*Dataset extract*
-- Opening Marker --
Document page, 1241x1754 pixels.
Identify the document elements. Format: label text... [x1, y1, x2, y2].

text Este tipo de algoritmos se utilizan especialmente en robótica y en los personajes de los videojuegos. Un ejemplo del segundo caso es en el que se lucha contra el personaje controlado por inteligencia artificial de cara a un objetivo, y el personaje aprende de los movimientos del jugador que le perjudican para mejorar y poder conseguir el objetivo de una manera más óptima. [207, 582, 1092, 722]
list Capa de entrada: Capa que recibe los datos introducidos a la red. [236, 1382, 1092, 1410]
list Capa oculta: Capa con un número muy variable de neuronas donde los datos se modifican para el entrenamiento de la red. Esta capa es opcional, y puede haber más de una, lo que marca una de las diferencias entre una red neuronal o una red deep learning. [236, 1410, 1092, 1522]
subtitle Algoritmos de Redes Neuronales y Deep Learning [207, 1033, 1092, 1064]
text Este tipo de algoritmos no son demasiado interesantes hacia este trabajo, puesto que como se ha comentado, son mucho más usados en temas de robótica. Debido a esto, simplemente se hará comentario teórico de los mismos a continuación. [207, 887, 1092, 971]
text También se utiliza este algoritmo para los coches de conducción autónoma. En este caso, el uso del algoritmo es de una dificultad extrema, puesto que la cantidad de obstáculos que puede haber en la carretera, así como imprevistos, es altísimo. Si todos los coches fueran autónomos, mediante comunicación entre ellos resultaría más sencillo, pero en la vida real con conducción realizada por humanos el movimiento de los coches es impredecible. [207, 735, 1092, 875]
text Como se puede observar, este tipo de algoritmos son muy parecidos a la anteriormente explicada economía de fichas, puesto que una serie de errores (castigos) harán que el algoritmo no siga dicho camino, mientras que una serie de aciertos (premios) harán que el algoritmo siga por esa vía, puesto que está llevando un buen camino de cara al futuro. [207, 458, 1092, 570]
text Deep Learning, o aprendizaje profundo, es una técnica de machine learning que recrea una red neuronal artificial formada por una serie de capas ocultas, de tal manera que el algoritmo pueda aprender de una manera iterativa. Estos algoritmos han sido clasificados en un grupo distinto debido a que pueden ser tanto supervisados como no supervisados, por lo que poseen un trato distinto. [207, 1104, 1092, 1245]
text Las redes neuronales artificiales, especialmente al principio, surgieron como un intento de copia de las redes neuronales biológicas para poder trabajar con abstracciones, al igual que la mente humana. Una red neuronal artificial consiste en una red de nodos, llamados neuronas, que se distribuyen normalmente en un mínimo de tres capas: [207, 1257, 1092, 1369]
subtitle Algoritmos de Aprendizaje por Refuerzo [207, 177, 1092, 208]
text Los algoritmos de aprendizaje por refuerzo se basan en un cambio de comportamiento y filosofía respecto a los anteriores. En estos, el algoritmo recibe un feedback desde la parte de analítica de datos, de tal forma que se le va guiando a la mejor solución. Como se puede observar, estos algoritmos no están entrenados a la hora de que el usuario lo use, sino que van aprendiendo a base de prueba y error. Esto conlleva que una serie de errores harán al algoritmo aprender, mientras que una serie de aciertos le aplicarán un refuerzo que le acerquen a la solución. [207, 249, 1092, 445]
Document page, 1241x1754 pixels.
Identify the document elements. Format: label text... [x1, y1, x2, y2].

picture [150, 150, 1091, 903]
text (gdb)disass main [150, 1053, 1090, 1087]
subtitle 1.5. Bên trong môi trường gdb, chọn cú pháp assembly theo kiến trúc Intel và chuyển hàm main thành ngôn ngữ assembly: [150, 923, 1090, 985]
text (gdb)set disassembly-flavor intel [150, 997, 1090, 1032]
-- Closing Marker --
*What is required*
The answer should reproduce each entry above in full.

*Expected output*
Document page, 1241x1754 pixels.
Identify the document elements. Format: label text... [x1, y1, x2, y2].

text Este tipo de algoritmos se utilizan especialmente en robótica y en los personajes de los videojuegos. Un ejemplo del segundo caso es en el que se lucha contra el personaje controlado por inteligencia artificial de cara a un objetivo, y el personaje aprende de los movimientos del jugador que le perjudican para mejorar y poder conseguir el objetivo de una manera más óptima. [207, 582, 1092, 722]
list Capa de entrada: Capa que recibe los datos introducidos a la red. [236, 1382, 1092, 1410]
list Capa oculta: Capa con un número muy variable de neuronas donde los datos se modifican para el entrenamiento de la red. Esta capa es opcional, y puede haber más de una, lo que marca una de las diferencias entre una red neuronal o una red deep learning. [236, 1410, 1092, 1522]
subtitle Algoritmos de Redes Neuronales y Deep Learning [207, 1033, 1092, 1064]
text Este tipo de algoritmos no son demasiado interesantes hacia este trabajo, puesto que como se ha comentado, son mucho más usados en temas de robótica. Debido a esto, simplemente se hará comentario teórico de los mismos a continuación. [207, 887, 1092, 971]
text También se utiliza este algoritmo para los coches de conducción autónoma. En este caso, el uso del algoritmo es de una dificultad extrema, puesto que la cantidad de obstáculos que puede haber en la carretera, así como imprevistos, es altísimo. Si todos los coches fueran autónomos, mediante comunicación entre ellos resultaría más sencillo, pero en la vida real con conducción realizada por humanos el movimiento de los coches es impredecible. [207, 735, 1092, 875]
text Como se puede observar, este tipo de algoritmos son muy parecidos a la anteriormente explicada economía de fichas, puesto que una serie de errores (castigos) harán que el algoritmo no siga dicho camino, mientras que una serie de aciertos (premios) harán que el algoritmo siga por esa vía, puesto que está llevando un buen camino de cara al futuro. [207, 458, 1092, 570]
text Deep Learning, o aprendizaje profundo, es una técnica de machine learning que recrea una red neuronal artificial formada por una serie de capas ocultas, de tal manera que el algoritmo pueda aprender de una manera iterativa. Estos algoritmos han sido clasificados en un grupo distinto debido a que pueden ser tanto supervisados como no supervisados, por lo que poseen un trato distinto. [207, 1104, 1092, 1245]
text Las redes neuronales artificiales, especialmente al principio, surgieron como un intento de copia de las redes neuronales biológicas para poder trabajar con abstracciones, al igual que la mente humana. Una red neuronal artificial consiste en una red de nodos, llamados neuronas, que se distribuyen normalmente en un mínimo de tres capas: [207, 1257, 1092, 1369]
subtitle Algoritmos de Aprendizaje por Refuerzo [207, 177, 1092, 208]
text Los algoritmos de aprendizaje por refuerzo se basan en un cambio de comportamiento y filosofía respecto a los anteriores. En estos, el algoritmo recibe un feedback desde la parte de analítica de datos, de tal forma que se le va guiando a la mejor solución. Como se puede observar, estos algoritmos no están entrenados a la hora de que el usuario lo use, sino que van aprendiendo a base de prueba y error. Esto conlleva que una serie de errores harán al algoritmo aprender, mientras que una serie de aciertos le aplicarán un refuerzo que le acerquen a la solución. [207, 249, 1092, 445]
Document page, 1241x1754 pixels.
Identify the document elements. Format: label text... [x1, y1, x2, y2].

picture [150, 150, 1091, 903]
text (gdb)disass main [150, 1053, 1090, 1087]
subtitle 1.5. Bên trong môi trường gdb, chọn cú pháp assembly theo kiến trúc Intel và chuyển hàm main thành ngôn ngữ assembly: [150, 923, 1090, 985]
text (gdb)set disassembly-flavor intel [150, 997, 1090, 1032]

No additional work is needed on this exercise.